## The problem:
Copy the text of every item below, swapping "vulnerabilidades" for "fallos de seguridad" wherever it appears and changing nothing else. Leave the pictures out.

## Provided records:
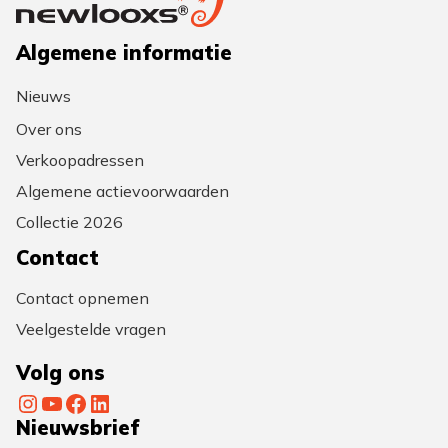
Algemene informatie
Nieuws
Over ons
Verkoopadressen
Algemene actievoorwaarden
Collectie 2026
Contact
Contact opnemen
Veelgestelde vragen
Volg ons
Instagram
YouTube
Facebook
LinkedIn
Nieuwsbrief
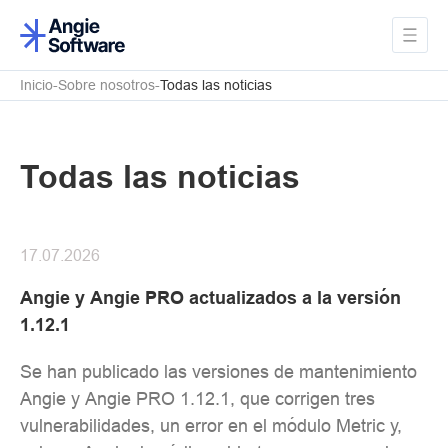
Inicio
Sobre nosotros
Todas las noticias
Todas las noticias
17.07.2026
Angie y Angie PRO actualizados a la versión
1.12.1
Se han publicado las versiones de mantenimiento
Angie y Angie PRO 1.12.1, que corrigen tres
vulnerabilidades, un error en el módulo Metric y,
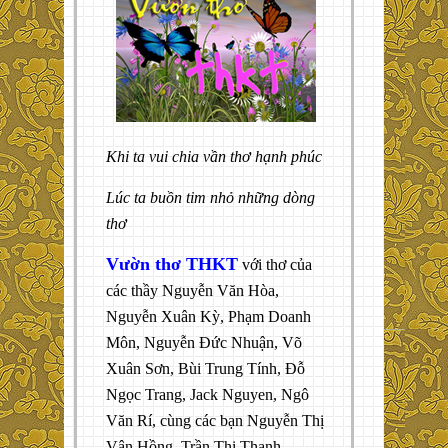
Khi ta vui chia vần thơ hạnh phúc
Lúc ta buồn tim nhỏ những dòng
thơ
Vườn thơ THKT
với thơ của
các thầy Nguyễn Văn Hòa,
Nguyễn Xuân Kỳ, Phạm Doanh
Môn, Nguyễn Đức Nhuận, Võ
Xuân Sơn, Bùi Trung Tính, Đỗ
Ngọc Trang, Jack Nguyen, Ngô
Văn Rí, cùng các bạn Nguyễn Thị
Vân Hồng, Trần Thị Thanh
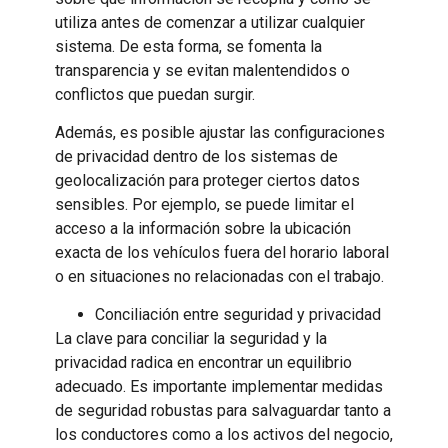
utiliza antes de comenzar a utilizar cualquier
sistema. De esta forma, se fomenta la
transparencia y se evitan malentendidos o
conflictos que puedan surgir.
Además, es posible ajustar las configuraciones
de privacidad dentro de los sistemas de
geolocalización para proteger ciertos datos
sensibles. Por ejemplo, se puede limitar el
acceso a la información sobre la ubicación
exacta de los vehículos fuera del horario laboral
o en situaciones no relacionadas con el trabajo.
Conciliación entre seguridad y privacidad
La clave para conciliar la seguridad y la
privacidad radica en encontrar un equilibrio
adecuado. Es importante implementar medidas
de seguridad robustas para salvaguardar tanto a
los conductores como a los activos del negocio,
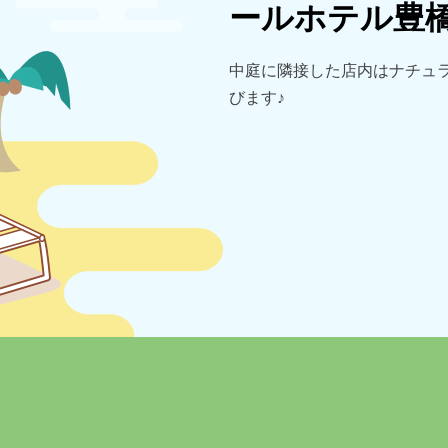
ールホテル豊
中庭に隣接した店内はナチュラ
びます♪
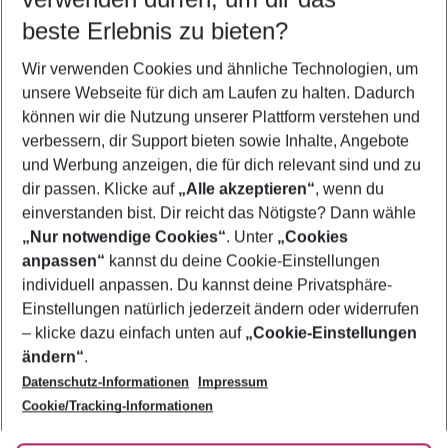
08.08.26
–
06.08.27
5-8 Nächte
beste Erlebnis zu bieten?
Wer wird verreisen
Wir verwenden Cookies und ähnliche Technologien, um
2 Erwachsene
Keine Kinder
unsere Webseite für dich am Laufen zu halten. Dadurch
können wir die Nutzung unserer Plattform verstehen und
Mehr Filter anzeigen
verbessern, dir Support bieten sowie Inhalte, Angebote
und Werbung anzeigen, die für dich relevant sind und zu
dir passen. Klicke auf
„Alle akzeptieren“
, wenn du
einverstanden bist. Dir reicht das Nötigste? Dann wähle
„Nur notwendige Cookies“
. Unter
„Cookies
anpassen“
kannst du deine Cookie-Einstellungen
Footer
Footer navigation
individuell anpassen. Du kannst deine Privatsphäre-
Über uns
Einstellungen natürlich jederzeit ändern oder widerrufen
AGB
– klicke dazu einfach unten auf
„Cookie-Einstellungen
Service & Hilfe
Bestpreisgarantie
ändern“
.
Datenschutz-Informationen
Impressum
Agenturbetreuung
Cookie-Einstellungen ändern
Folge uns
Barrierefreies Reisen
Cookie/Tracking-Informationen
Cookie-Richtlinie
Check-in
Datenschutz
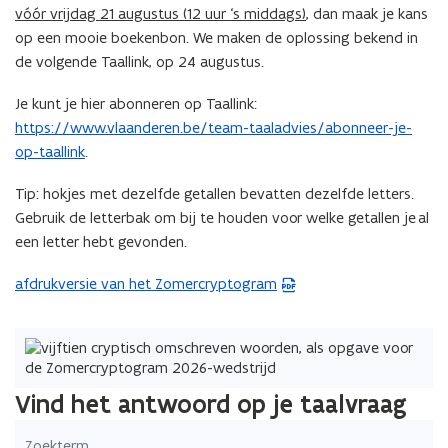
vóór vrijdag 21 augustus (12 uur ‘s middags)
, dan maak je kans
o
op een mooie boekenbon. We maken de oplossing bekend in
p
de volgende Taallink, op 24 augustus.
e
n
Je kunt je hier abonneren op Taallink:
t
https://www.vlaanderen.be/team-taaladvies/abonneer-je-
i
op-taallink
.
n
n
Tip: hokjes met dezelfde getallen bevatten dezelfde letters.
i
Gebruik de letterbak om bij te houden voor welke getallen je al
e
een letter hebt gevonden.
u
w
afdrukversie van het Zomercryptogram
(
v
P
e
D
n
F
s
b
Vind het antwoord op je taalvraag
t
e
e
s
Zoekterm
r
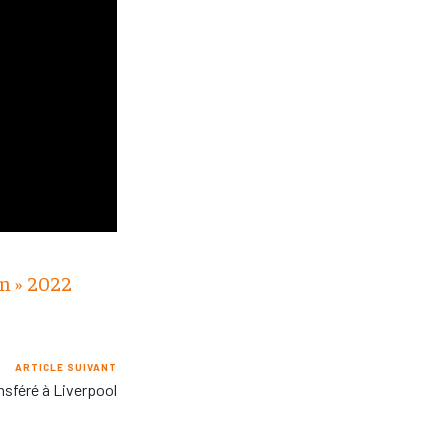
n » 2022
ARTICLE SUIVANT
sféré à Liverpool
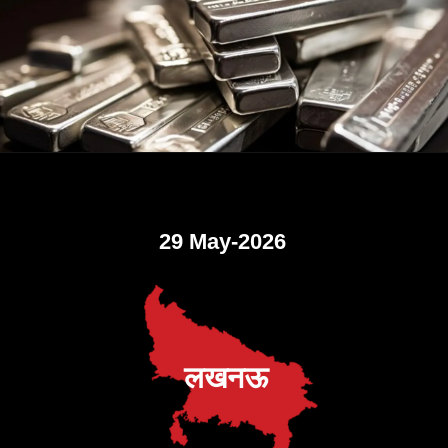
29 May-2026
लखनऊ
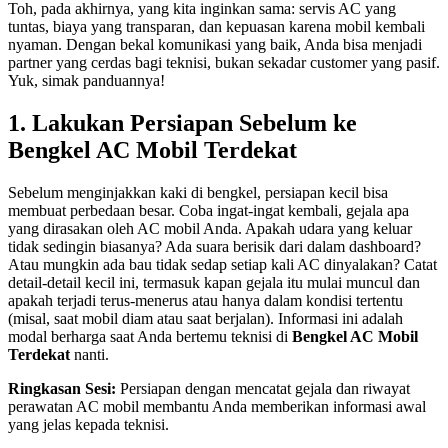
Toh, pada akhirnya, yang kita inginkan sama: servis AC yang
tuntas, biaya yang transparan, dan kepuasan karena mobil kembali
nyaman. Dengan bekal komunikasi yang baik, Anda bisa menjadi
partner yang cerdas bagi teknisi, bukan sekadar customer yang pasif.
Yuk, simak panduannya!
1. Lakukan Persiapan Sebelum ke
Bengkel AC Mobil Terdekat
Sebelum menginjakkan kaki di bengkel, persiapan kecil bisa
membuat perbedaan besar. Coba ingat-ingat kembali, gejala apa
yang dirasakan oleh AC mobil Anda. Apakah udara yang keluar
tidak sedingin biasanya? Ada suara berisik dari dalam dashboard?
Atau mungkin ada bau tidak sedap setiap kali AC dinyalakan? Catat
detail-detail kecil ini, termasuk kapan gejala itu mulai muncul dan
apakah terjadi terus-menerus atau hanya dalam kondisi tertentu
(misal, saat mobil diam atau saat berjalan). Informasi ini adalah
modal berharga saat Anda bertemu teknisi di
Bengkel AC Mobil
Terdekat
nanti.
Ringkasan Sesi:
Persiapan dengan mencatat gejala dan riwayat
perawatan AC mobil membantu Anda memberikan informasi awal
yang jelas kepada teknisi.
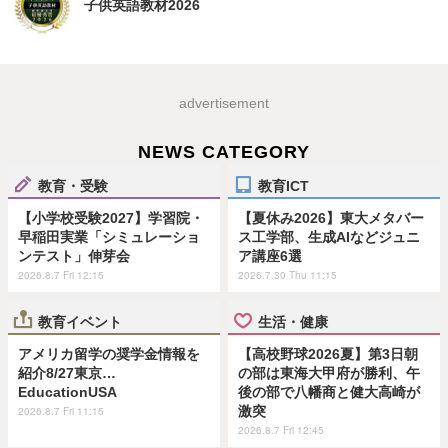
子供英語教材2026
advertisement
NEWS CATEGORY
教育・受験
教育ICT
【小学校受験2027】学習院・
【夏休み2026】東大メタバー
早稲田実業「シミュレーショ
ス工学部、生成AIなどジュニ
ンテスト」伸芽会
ア講座6選
2026.8.7 Fri 12:15
2026.7.30 Thu 11:15
教育イベント
生活・健康
アメリカ留学の奨学金情報を
【高校野球2026夏】第3日朝
紹介8/27東京…
の部は東海大甲府が勝利、午
EducationUSA
後の部で八幡商と健大高崎が
激突
2026.8.7 Fri 11:15
2026.8.7 Fri 12:45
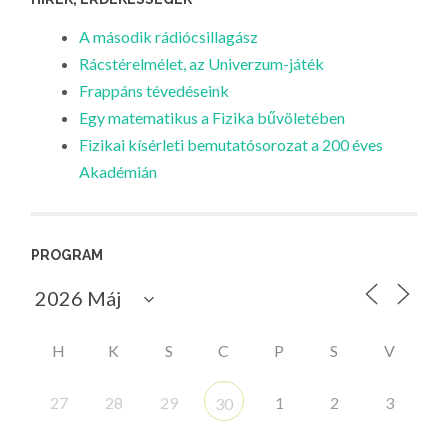
A második rádiócsillagász
Rácstérelmélet, az Univerzum-játék
Frappáns tévedéseink
Egy matematikus a Fizika bűvöletében
Fizikai kísérleti bemutatósorozat a 200 éves
Akadémián
PROGRAM
H
K
S
C
P
S
V
27
28
29
1
2
3
30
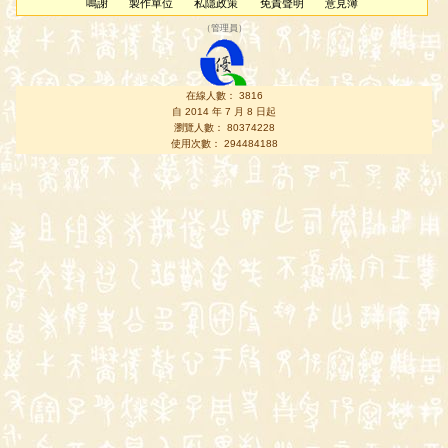
鳴謝
製作單位
私隱政策
免責聲明
意見簿
（
管理員
）
在線人數： 3816
自 2014 年 7 月 8 日起
瀏覽人數： 80374228
使用次數： 294484188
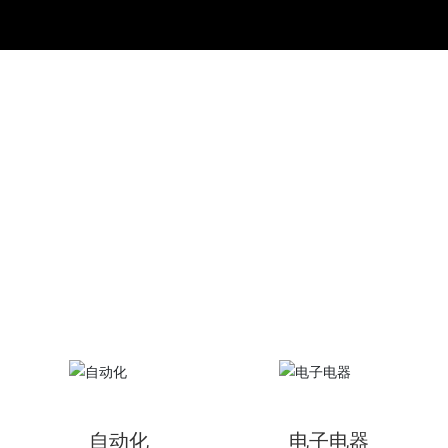
自动化
电子电器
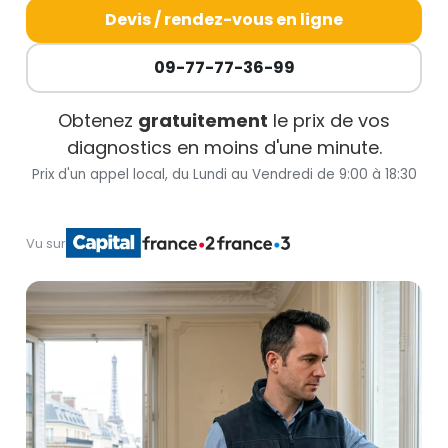
Devis / rendez-vous en ligne
09-77-77-36-99
Obtenez
gratuitement
le prix de vos
diagnostics en moins d'une minute.
Prix d'un appel local, du Lundi au Vendredi de 9:00 à 18:30
Vu sur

## Result:
Algemene informatie
Nieuws
Over ons
Verkoopadressen
Algemene actievoorwaarden
Collectie 2026
Contact
Contact opnemen
Veelgestelde vragen
Volg ons
Instagram
YouTube
Facebook
LinkedIn
Nieuwsbrief
Inicio
Sobre nosotros
Todas las noticias
Todas las noticias
17.07.2026
Angie y Angie PRO actualizados a la versión
1.12.1
Se han publicado las versiones de mantenimiento
Angie y Angie PRO 1.12.1, que corrigen tres
fallos de seguridad, un error en el módulo Metric y,
Khi ta vui chia vần thơ hạnh phúc
Lúc ta buồn tim nhỏ những dòng
thơ
Vườn thơ THKT
với thơ của
các thầy Nguyễn Văn Hòa,
Nguyễn Xuân Kỳ, Phạm Doanh
Môn, Nguyễn Đức Nhuận, Võ
Xuân Sơn, Bùi Trung Tính, Đỗ
Ngọc Trang, Jack Nguyen, Ngô
Văn Rí, cùng các bạn Nguyễn Thị
Vân Hồng, Trần Thị Thanh
utiliza antes de comenzar a utilizar cualquier
sistema. De esta forma, se fomenta la
transparencia y se evitan malentendidos o
conflictos que puedan surgir.
Además, es posible ajustar las configuraciones
de privacidad dentro de los sistemas de
geolocalización para proteger ciertos datos
sensibles. Por ejemplo, se puede limitar el
acceso a la información sobre la ubicación
exacta de los vehículos fuera del horario laboral
o en situaciones no relacionadas con el trabajo.
Conciliación entre seguridad y privacidad
La clave para conciliar la seguridad y la
privacidad radica en encontrar un equilibrio
adecuado. Es importante implementar medidas
de seguridad robustas para salvaguardar tanto a
los conductores como a los activos del negocio,
ールホテル豊
中庭に隣接した店内はナチュラ
びます♪
08.08.26
–
06.08.27
5-8 Nächte
beste Erlebnis zu bieten?
Wer wird verreisen
Wir verwenden Cookies und ähnliche Technologien, um
2 Erwachsene
Keine Kinder
unsere Webseite für dich am Laufen zu halten. Dadurch
können wir die Nutzung unserer Plattform verstehen und
Mehr Filter anzeigen
verbessern, dir Support bieten sowie Inhalte, Angebote
und Werbung anzeigen, die für dich relevant sind und zu
dir passen. Klicke auf
„Alle akzeptieren“
, wenn du
einverstanden bist. Dir reicht das Nötigste? Dann wähle
„Nur notwendige Cookies“
. Unter
„Cookies
anpassen“
kannst du deine Cookie-Einstellungen
Footer
Footer navigation
individuell anpassen. Du kannst deine Privatsphäre-
Über uns
Einstellungen natürlich jederzeit ändern oder widerrufen
AGB
– klicke dazu einfach unten auf
„Cookie-Einstellungen
Service & Hilfe
Bestpreisgarantie
ändern“
.
Datenschutz-Informationen
Impressum
Agenturbetreuung
Cookie-Einstellungen ändern
Folge uns
Barrierefreies Reisen
Cookie/Tracking-Informationen
Cookie-Richtlinie
Check-in
Datenschutz
vóór vrijdag 21 augustus (12 uur ‘s middags)
, dan maak je kans
o
op een mooie boekenbon. We maken de oplossing bekend in
p
de volgende Taallink, op 24 augustus.
e
n
Je kunt je hier abonneren op Taallink:
t
https://www.vlaanderen.be/team-taaladvies/abonneer-je-
i
op-taallink
.
n
n
Tip: hokjes met dezelfde getallen bevatten dezelfde letters.
i
Gebruik de letterbak om bij te houden voor welke getallen je al
e
een letter hebt gevonden.
u
w
afdrukversie van het Zomercryptogram
(
v
P
e
D
n
F
s
b
Vind het antwoord op je taalvraag
t
e
e
s
Zoekterm
r
n » 2022
ARTICLE SUIVANT
sféré à Liverpool
29 May-2026
लखनऊ
Toh, pada akhirnya, yang kita inginkan sama: servis AC yang
tuntas, biaya yang transparan, dan kepuasan karena mobil kembali
nyaman. Dengan bekal komunikasi yang baik, Anda bisa menjadi
partner yang cerdas bagi teknisi, bukan sekadar customer yang pasif.
Yuk, simak panduannya!
1. Lakukan Persiapan Sebelum ke
Bengkel AC Mobil Terdekat
Sebelum menginjakkan kaki di bengkel, persiapan kecil bisa
membuat perbedaan besar. Coba ingat-ingat kembali, gejala apa
yang dirasakan oleh AC mobil Anda. Apakah udara yang keluar
tidak sedingin biasanya? Ada suara berisik dari dalam dashboard?
Atau mungkin ada bau tidak sedap setiap kali AC dinyalakan? Catat
detail-detail kecil ini, termasuk kapan gejala itu mulai muncul dan
apakah terjadi terus-menerus atau hanya dalam kondisi tertentu
(misal, saat mobil diam atau saat berjalan). Informasi ini adalah
modal berharga saat Anda bertemu teknisi di
Bengkel AC Mobil
Terdekat
nanti.
Ringkasan Sesi:
Persiapan dengan mencatat gejala dan riwayat
perawatan AC mobil membantu Anda memberikan informasi awal
yang jelas kepada teknisi.
子供英語教材2026
advertisement
NEWS CATEGORY
教育・受験
教育ICT
【小学校受験2027】学習院・
【夏休み2026】東大メタバー
早稲田実業「シミュレーショ
ス工学部、生成AIなどジュニ
ンテスト」伸芽会
ア講座6選
2026.8.7 Fri 12:15
2026.7.30 Thu 11:15
教育イベント
生活・健康
アメリカ留学の奨学金情報を
【高校野球2026夏】第3日朝
紹介8/27東京…
の部は東海大甲府が勝利、午
EducationUSA
後の部で八幡商と健大高崎が
激突
2026.8.7 Fri 11:15
2026.8.7 Fri 12:45
A második rádiócsillagász
Rácstérelmélet, az Univerzum-játék
Frappáns tévedéseink
Egy matematikus a Fizika bűvöletében
Fizikai kísérleti bemutatósorozat a 200 éves
Akadémián
PROGRAM
H
K
S
C
P
S
V
27
28
29
1
2
3
30
鳴謝
製作單位
私隱政策
免責聲明
意見簿
（
管理員
）
在線人數： 3816
自 2014 年 7 月 8 日起
瀏覽人數： 80374228
使用次數： 294484188
自动化
电子电器
Devis / rendez-vous en ligne
09-77-77-36-99
Obtenez
gratuitement
le prix de vos
diagnostics en moins d'une minute.
Prix d'un appel local, du Lundi au Vendredi de 9:00 à 18:30
Vu sur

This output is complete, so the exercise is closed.